Mackenzie in American Graffiti
Mackenzie’s Papa & Mama
Mackenzie Phillips today
One of the more interesting characters in American Graffiti (1973) is the 13 year-old played by Mackenzie Phillips, the girl who annoys hell out of Paul Le Mat’s character. Mackenzie is the daughter of 60s pop musician John Phillips of the Mamas and Papas. She also appeared for nine years on the popular TV series One Day at a Time from 1975-84, playing Julie Cooper, before being axed because of her chronic drug problem. Miss Phillips’ problems went far beyond her drug addiction, however. In her tell-all book High on Arrival she reveals details about her long-time incestuous relationship with her appalling father. John Phillips began assaulting his daughter thirty years ago, on the night before her wedding to one of the Rolling Stones’ entourage when she was 19. ‘On the eve of my wedding, my father showed up, determined to stop it’, she said. ‘I had tons of pills, and dad had tons of everything too’. She awoke to find her father having sex with her, the beginning of ten years of abuse from him. ‘I was a fragment of a person’, she said. ‘And my secret isolated me’. Her father even suggested they move away to a country ‘where no one would look down on us.
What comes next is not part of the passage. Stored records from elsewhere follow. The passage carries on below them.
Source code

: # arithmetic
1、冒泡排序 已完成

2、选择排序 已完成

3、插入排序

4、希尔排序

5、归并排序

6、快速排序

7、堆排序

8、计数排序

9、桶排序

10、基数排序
There are countries where this is an accepted practice. Maybe Fiji’, he added. Mackenzie admitted that the sex later became ‘consensual’, although whether or not that word suitably describes a situation in which the parent is in complete control is surely debatable. As if ten years of incest was not bad enough, her father often injected Mackenzie with drugs as well. He was convicted of drug-trafficking in 1981. He also ‘gave’ her to rocker Mick Jagger when she was a teenager. The deplorable John Phillips did the world a favour by dying in 2001. Mackenzie pulled herself up by the bootstraps and made something of herself. Good for her.